The hippocampus is susceptible to damage in patients with epilepsy and in animals with seizures caused by excitotoxic agents. The effect of vitamin D on hippocampal apoptosis related with seizures has not been reported. However, epileptic patients have an increased risk of hypovitaminosis D which is most likely due to the effects of antiepileptic drugs. Therefore, in a study of Şahin et al., from Trabzon, it was aimed to evaluate the effects of vitamin D on hippocampal apoptosis related with seizures by using pentylenetetrazol (PTZ) and kainic acid (KA) in rats.
Male Sprague Dawley rats, aged 5.5 weeks, were randomly divided into six groups: control, vitamin D, PTZ, KA, PTZ + vitamin D and KA + vitamin D groups. The groups that received vitamin D were given 500 IU/kg of vitamin D daily for two weeks in addition to a standard diet. At the end of this period, PTZ and KA were applied to trigger seizures in the rats in the seizure groups. 24 h after the administration of PTZ and KA, the rats were decapitated. In the hippocampal region, apoptosis was assessed by TUNEL and brain-derived neurotrophic factor (BDNF), Bax, caspase-3 and c-fos activation were evaluated by immunohistochemical method.

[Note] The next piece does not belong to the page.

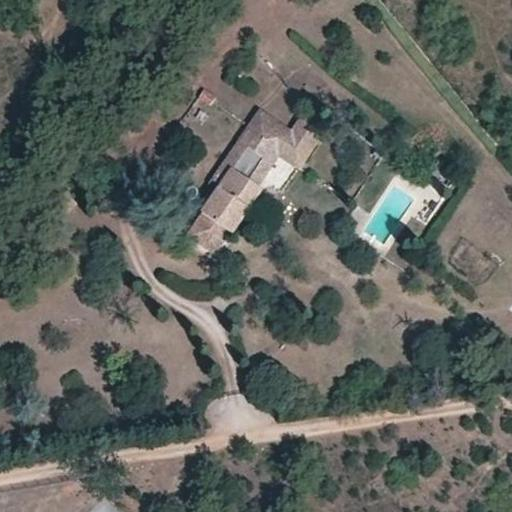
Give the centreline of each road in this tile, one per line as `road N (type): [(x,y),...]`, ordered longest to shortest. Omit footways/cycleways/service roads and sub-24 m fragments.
road 1 (track): [(0,473),(511,396)]
road 2 (track): [(239,436),(224,350),(158,292)]
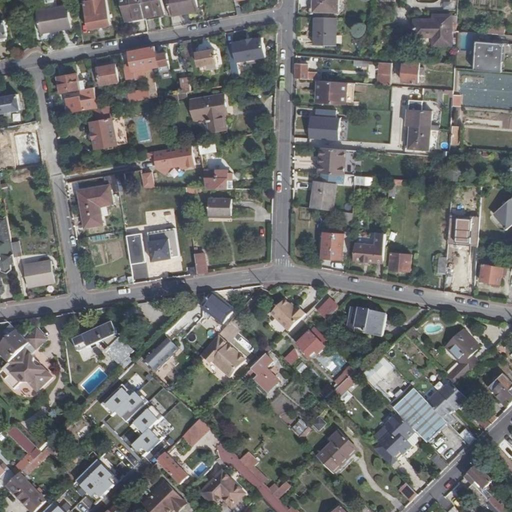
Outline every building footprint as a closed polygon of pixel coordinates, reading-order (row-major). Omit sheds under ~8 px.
[(83,0),(89,30),(101,27),(112,25),(107,0),(83,0)] [(142,0),(122,0),(126,19),(137,17),(145,16),(142,0)] [(161,0),(142,0),(145,16),(155,14),(164,12),(161,0)] [(168,0),(171,16),(187,13),(199,10),(196,0),(168,0)] [(340,0),(317,0),(317,5),(316,13),(340,14),(340,0)] [(68,7),(36,13),(40,34),(51,32),(51,30),(54,30),(57,29),(58,31),(72,28),(68,7)] [(452,41),(453,13),(436,11),(436,16),(417,15),(417,21),(416,31),(426,31),(435,32),(435,40),(452,41)] [(338,47),(340,18),(318,19),(317,33),(317,46),(338,47)] [(0,38),(8,37),(5,20),(0,21),(0,38)] [(234,44),(228,45),(233,77),(240,76),(238,62),(267,56),(264,37),(254,39),(254,38),(248,39),(244,39),(244,40),(234,42),(234,44)] [(479,41),(478,69),(505,70),(506,42),(479,41)] [(157,55),(155,46),(151,47),(142,49),(147,71),(151,92),(153,99),(158,98),(151,68),(158,66),(159,72),(170,70),(167,53),(157,55)] [(145,71),(147,71),(142,49),(134,51),(129,51),(132,65),(124,66),(126,80),(136,78),(135,73),(145,71)] [(207,52),(198,54),(201,67),(210,65),(211,67),(215,66),(214,64),(218,63),(215,50),(207,52)] [(422,72),(422,51),(414,52),(414,55),(405,55),(405,60),(405,72),(422,72)] [(387,67),(387,77),(394,77),(395,57),(384,57),(384,67),(387,67)] [(309,63),(298,63),(298,71),(298,79),(309,79),(309,63)] [(104,68),(92,71),(95,87),(120,82),(117,66),(104,68)] [(60,85),(62,94),(82,90),(80,83),(79,75),(70,77),(59,79),(60,85)] [(182,79),(185,94),(193,92),(190,77),(182,79)] [(350,101),(350,78),(323,78),(323,88),(325,90),(325,91),(325,92),(324,93),(322,95),(323,98),(323,101),(350,101)] [(69,105),(71,113),(99,107),(98,102),(95,88),(83,90),(84,98),(91,96),(92,100),(80,102),(79,98),(68,100),(69,105)] [(151,92),(129,96),(131,104),(153,99),(151,92)] [(462,106),(462,95),(454,94),(453,106),(462,106)] [(8,98),(0,99),(0,107),(1,115),(22,112),(20,95),(8,98)] [(227,95),(193,101),(196,118),(209,117),(210,122),(212,122),(214,133),(229,130),(227,115),(225,115),(224,111),(224,109),(229,108),(227,95)] [(129,96),(98,102),(99,107),(100,109),(131,104),(129,96)] [(312,124),(312,138),(341,140),(343,118),(338,117),(339,110),(318,108),(318,116),(313,116),(312,124)] [(412,147),(431,147),(433,109),(409,108),(409,123),(413,124),(412,133),(412,147)] [(127,144),(122,118),(91,123),(94,137),(96,150),(127,144)] [(268,120),(268,133),(275,132),(276,120),(268,120)] [(404,146),(412,147),(412,133),(413,124),(409,123),(406,123),(404,146)] [(461,144),(462,127),(455,127),(454,143),(461,144)] [(219,153),(217,142),(201,145),(202,150),(203,156),(219,153)] [(155,159),(157,159),(158,160),(159,163),(159,166),(160,169),(169,176),(174,168),(183,167),(186,169),(199,167),(195,146),(150,154),(151,160),(155,159)] [(323,153),(322,158),(325,158),(324,173),(325,173),(347,175),(349,150),(323,148),(323,153)] [(357,150),(349,150),(347,175),(355,176),(357,150)] [(231,171),(206,171),(209,189),(234,190),(234,183),(234,177),(231,176),(231,171)] [(347,175),(325,173),(324,181),(336,182),(346,183),(347,175)] [(148,174),(139,175),(140,186),(150,187),(148,174)] [(357,175),(356,185),(374,186),(375,176),(357,175)] [(405,184),(405,180),(393,179),(392,192),(396,193),(397,184),(405,184)] [(314,192),(313,208),(334,211),(336,182),(324,181),(315,180),(314,192)] [(125,189),(124,182),(116,183),(117,191),(125,189)] [(109,185),(79,190),(82,207),(85,226),(102,224),(99,205),(112,203),(109,185)] [(198,189),(190,188),(191,197),(199,196),(198,189)] [(235,200),(212,199),(212,216),(224,216),(235,217),(235,200)] [(511,199),(494,216),(507,231),(511,226),(511,199)] [(14,264),(16,265),(14,257),(12,242),(8,219),(3,217),(0,219),(0,227),(1,228),(3,243),(2,244),(0,242),(0,292),(2,291),(5,290),(4,285),(1,284),(0,276),(0,267),(1,267),(3,268),(3,269),(8,271),(13,268),(13,265),(14,264)] [(470,227),(469,237),(478,237),(479,228),(470,227)] [(147,233),(148,240),(168,237),(167,230),(147,233)] [(346,234),(326,232),(324,258),(332,258),(344,259),(346,234)] [(379,261),(386,262),(388,234),(379,233),(378,238),(358,237),(357,261),(368,262),(378,263),(379,261)] [(148,240),(151,260),(152,260),(161,259),(170,257),(171,257),(170,251),(176,250),(174,236),(168,237),(148,240)] [(20,241),(12,242),(14,257),(22,256),(20,241)] [(140,243),(127,245),(130,260),(143,258),(140,243)] [(199,247),(196,247),(198,266),(198,272),(208,271),(206,252),(200,253),(199,247)] [(413,256),(394,254),(392,270),(401,271),(412,272),(413,256)] [(448,258),(440,258),(439,273),(443,274),(447,274),(448,258)] [(476,270),(478,270),(478,259),(456,258),(455,268),(451,268),(451,275),(465,276),(475,277),(476,270)] [(52,261),(24,265),(27,286),(42,284),(55,282),(52,261)] [(508,267),(484,264),(482,281),(494,283),(502,284),(503,274),(506,275),(508,267)] [(198,272),(198,266),(190,267),(192,275),(199,273),(198,272)] [(462,295),(475,295),(475,285),(463,285),(462,295)] [(214,295),(204,306),(210,310),(209,312),(224,325),(236,310),(228,304),(227,306),(222,302),(214,295)] [(318,317),(327,326),(338,314),(335,311),(330,306),(318,317)] [(270,322),(287,340),(291,336),(304,323),(297,315),(294,318),(290,314),(284,308),(270,322)] [(367,341),(384,344),(388,319),(378,317),(377,319),(374,319),(374,317),(370,316),(361,315),(361,316),(354,315),(352,328),(358,329),(358,335),(368,337),(367,341)] [(114,321),(77,333),(81,345),(91,342),(92,343),(109,338),(115,345),(112,348),(125,361),(139,348),(127,334),(124,336),(121,333),(117,320),(114,321)] [(0,323),(0,331),(0,332),(0,353),(9,362),(29,343),(25,340),(21,336),(8,322),(0,323)] [(30,335),(25,340),(29,343),(9,362),(2,370),(8,376),(4,380),(14,390),(21,383),(28,383),(37,393),(52,378),(42,367),(38,368),(34,364),(34,359),(31,355),(47,340),(41,333),(37,329),(30,335)] [(26,331),(21,336),(25,340),(30,335),(26,331)] [(419,339),(411,331),(404,338),(415,348),(417,346),(415,343),(419,339)] [(460,368),(448,380),(450,383),(456,388),(479,367),(472,360),(481,351),(463,333),(459,337),(445,349),(463,368),(461,369),(460,368)] [(315,359),(328,346),(320,338),(320,337),(318,335),(317,336),(317,335),(304,347),(315,359)] [(159,340),(137,362),(151,377),(168,361),(166,359),(172,353),(167,348),(159,340)] [(214,342),(212,344),(222,352),(223,351),(214,342)] [(212,344),(197,362),(206,370),(208,368),(226,385),(242,367),(234,360),(233,362),(230,359),(231,357),(226,353),(223,351),(222,352),(212,344)] [(296,349),(286,358),(292,365),(302,355),(296,349)] [(365,376),(375,386),(396,367),(385,356),(365,376)] [(277,364),(269,357),(267,359),(255,370),(262,378),(277,364)] [(342,357),(334,364),(340,371),(348,364),(342,357)] [(301,373),(309,367),(301,358),(294,364),(301,373)] [(352,385),(360,378),(354,372),(346,379),(352,385)] [(491,388),(510,408),(511,405),(511,381),(505,375),(491,388)] [(330,406),(352,385),(346,379),(324,400),(329,405),(330,406)] [(469,410),(473,406),(456,388),(450,383),(439,394),(456,411),(457,412),(460,409),(462,407),(467,411),(469,410)] [(437,435),(448,424),(427,403),(414,391),(393,411),(398,416),(416,434),(427,445),(437,435)] [(438,393),(427,403),(448,424),(451,427),(456,422),(451,416),(453,414),(456,411),(439,394),(438,393)] [(493,412),(486,418),(492,425),(499,418),(493,412)] [(476,421),(486,431),(492,425),(486,418),(482,414),(476,421)] [(407,443),(416,434),(398,416),(385,428),(392,435),(381,446),(398,463),(407,454),(413,449),(407,443)] [(322,423),(316,417),(308,424),(316,431),(322,423)] [(293,429),(301,437),(311,427),(303,419),(293,429)] [(17,423),(7,433),(11,437),(29,456),(33,461),(41,453),(36,447),(38,445),(28,434),(17,423)] [(207,432),(199,424),(196,427),(181,441),(189,449),(200,439),(207,432)] [(0,447),(11,437),(7,433),(3,429),(0,432),(0,447)] [(466,430),(460,436),(470,446),(476,440),(466,430)] [(334,441),(317,459),(335,477),(347,464),(358,453),(337,432),(331,438),(334,441)] [(50,454),(46,449),(41,453),(33,461),(20,474),(24,479),(50,454)] [(159,463),(181,486),(190,477),(167,455),(159,463)] [(9,475),(13,480),(20,474),(33,461),(29,456),(9,475)] [(247,456),(239,464),(263,487),(267,482),(255,470),(258,466),(247,456)] [(435,463),(444,472),(449,467),(440,458),(435,463)] [(128,484),(107,462),(84,484),(97,496),(105,505),(128,484)] [(493,481),(478,466),(474,470),(466,478),(473,486),(491,504),(498,511),(508,511),(485,489),(493,481)] [(24,479),(20,474),(13,480),(7,486),(23,503),(31,511),(34,511),(46,501),(24,479)] [(233,485),(222,474),(215,481),(227,492),(233,485)] [(227,492),(215,481),(200,496),(213,510),(222,501),(231,511),(245,497),(240,492),(233,485),(227,492)] [(293,487),(288,482),(279,492),(274,498),(278,502),(293,487)] [(400,490),(413,502),(419,496),(407,483),(400,490)] [(176,511),(185,504),(166,485),(143,506),(148,511),(172,511),(174,510),(175,511),(176,511)] [(487,507),(491,504),(473,486),(467,492),(485,510),(487,507)] [(275,488),(269,494),(274,498),(279,492),(275,488)]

BDNF level increased while c-fos, Bax and caspase-3 levels decreased (p < 0.0001, in all) in the hippocampal neurons of the groups that were pre-treated with vitamin D before the administration of PTZ and KA, in comparison with the PTZ and KA groups. Vitamin D significantly decreased the number of apoptotic cells in these rats in comparison with the PTZ and KA groups (p < 0.0001).
This study indicates that vitamin D has neuroprotective effects on hippocampal apoptosis induced by PTZ and KA in rats. With this study it is suggested that keeping vitamin D levels within normal limits may be beneficial for patients with epilepsy, especially children 3).
A significant association appears to exist between lack of VitD supplementation and venous thromboembolism (VTE) occurrence in persons with acute spinal cord injury (SCI) and low VitD (LVitD) levels 4).
Few studies have examined the relationship between diet and Modic changes. Johansen et al. studied the relationship between vitamin D and MC and surprisingly found that MC were more common in individuals with normal levels of vitamin D than in those with low levels. However, the mechanisms underlying the development of MC remain unclear at present. Findings suggest that the link between vitamin D and MC is perhaps related to inflammation, though further confirmatory studies are needed 5).
Individuals with MC are expected to have low levels of vitamin D because of an increased susceptibility to inflammation and/or because microfractures occur in the vertebrae because of increased levels of parathyroid hormone 6) 7).